MSMEs have been using messaging platforms like WhatsApp, WeChat, Line, and KakaoTalk in different parts of the global south, but it is an under researched area in comparison with research focusing on the use of these technologies in the education and health sector. While in these two sectors there are clear benefits for MSMEs and consumers, there are also some risks and harms. For example, researchers from Newcastle University and Great North Pharmacy Research Collaborative studied the role of WhatsApp out-of-hours pharmacy services. Even though there was improved service delivery thanks to professional development and improved communication, there were possible negative impacts to work-life balance. Here again, it is for technology providers to learn from the critique of ahistorical and mono-disciplinary design. Small data-based AI could play an important role to prevent the entrepreneur, her team and her customers from getting overwhelmed by instant message-based communication. The client-side AI agent could learn the working hours of the entrepreneur and suggest auto responders at other times will simultaneously building a follow-up list for when the work-day begins. Through an analysis of read receipts, the AI agent could also identify the best times in the day to target customers with promotional messages.

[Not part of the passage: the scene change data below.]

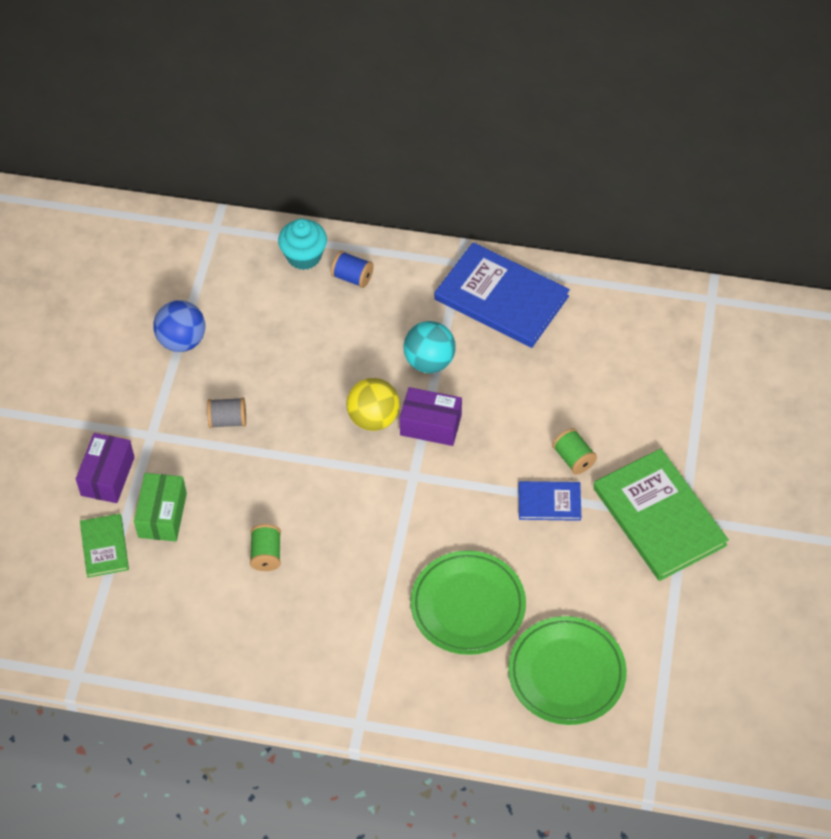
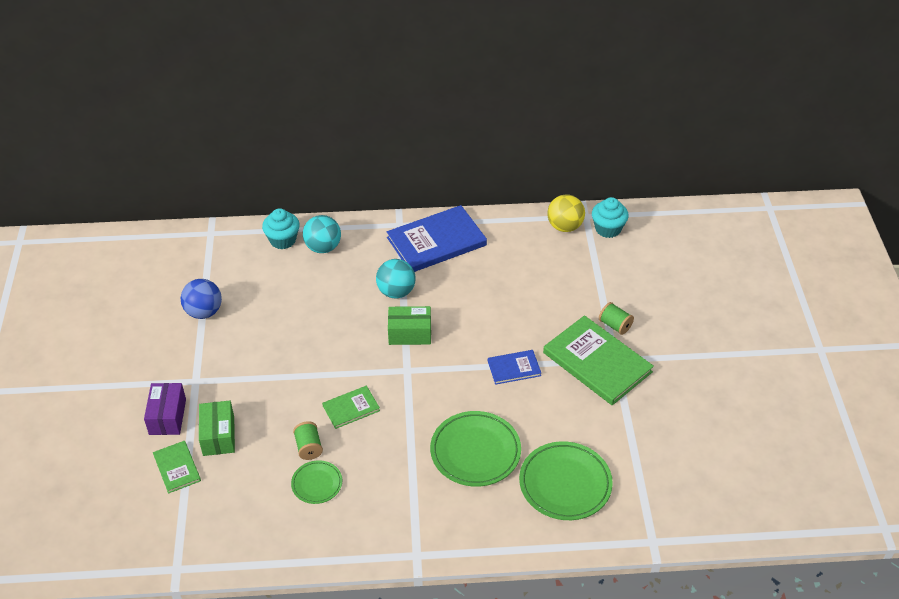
camera: 15 degrees left, 10 degrees down
(228, 420) = (253, 359): grey spool -> none
(264, 605) = (317, 484): none -> green plate
(330, 513) = (351, 408): none -> green book
(352, 277) = (323, 247): blue spool -> turquoise ball
(373, 418) = (365, 337): yellow ball -> yellow ball (564, 226)
(430, 425) = (410, 333): purple box -> green box
(501, 298) = (436, 241): blue book -> blue book turned 45 degrees counterclockwise
(573, 459) = (522, 336): green spool -> green spool (615, 325)
(735, 324) = (608, 229): none -> turquoise cupcake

No technological solution is free of the possibility of negative outcomes and unintended consequences. It is possible that small data-based CRM for MSMEs can be used by criminals selling illegal products. But then, that is already possible with greater inefficiency on any bare-bones end-to-end encrypted messaging service. There is also a possibility that some entrepreneurs will use the CRM for unsolicited commercial messages. This could be countered with more efficient blocking and reporting features. More detailed research would be required to determine if there are other risks. If these risks can be mitigated, then definitely a step towards small data-based CRMs as an alternative and complement to the current approach of ad networks can be considered by technology providers.
Free software developers working as global communities may build the software that I have described above. However, to take advantage of existing network effects, they need the government to enact interoperability mandates to ensure compatibility with proprietary messaging software. However, since free software communities don’t usually have large revenue streams, they will not be able to scale up enforcements of their terms of service, comply with lawful information requests from the police and intelligence agencies or incrementally build necessary friction to create a healthy ecosystem. Wikipedia is, perhaps, the only notable exception from the world of commons-based peer production that has both steady revenues from a large donor base and a sizable community of editors to provide stewardship of its content. Therefore, paradoxically, we need firms that are able to build business models around these small data CRM solutions to emerge and provide competition to those invested in the traditional big data-based advertising paradigm.